Вставший в середине рассказа во весь рост Шелихов сел и машинально выпил, не переводя духу, пододвинутый ему Жеребцовой огромный бокал вина.
— Про американский материк расскажи, про индейскую землю, о жителях ее! Что видел там? Сколько золота, алмазов вывез? Какой хлеб сеют, пашут чем?
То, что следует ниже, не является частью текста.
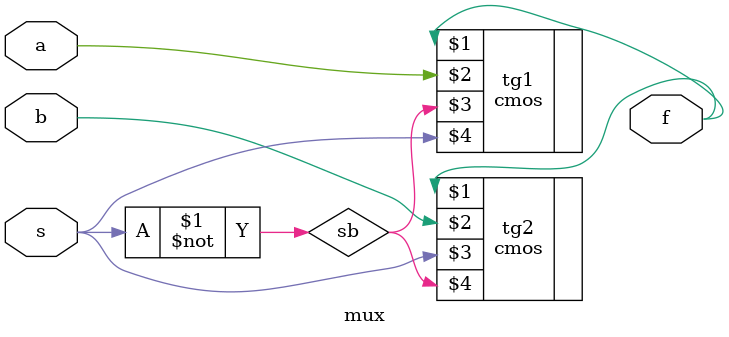
<source format=v>

module mux
( input  a
, input  b
, input  s
, output f
);
  wire sb;
  not(sb,s);
  cmos tg1(f,a,sb,s);
  cmos tg2(f,b,s,sb);
endmodule

</source>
Каковы их князья, дворяне? — раздавались со всех сторон возгласы гостей, возбужденных необычным началом приключений сидящего среди них, если судить по одежде, такого обыкновенного, отнюдь не дворянской породы человека.
— Григорий Иваныч… Гриш… — чуть слышно шептала ему, глядя затуманенным взором, обычно шумная, ничем и никого не стеснявшаяся Жеребцова. — Завтра к утреннему фриштыку о полудни ожидаю вас… Неотложно! — И внушающе добавила, заметив недоуменный и как будто растерянный взгляд Шелихова: — Братец мой, граф Платон Александрович, беспременно должен видеть и послушать вас… я его извещу… он только утром досуг имеет…
«Вот она, фортуна! Сама удача в руки идет!» — молнией мелькнула в начавшей тяжелеть голове Шелихова неясная, захватывающая дух мысль, чем-то связанная с обещанной ему Державиным «ниткой-линией». Природный ум и жизненный опыт подсказали отважному добытчику и манеру и тон разговора в этом обществе.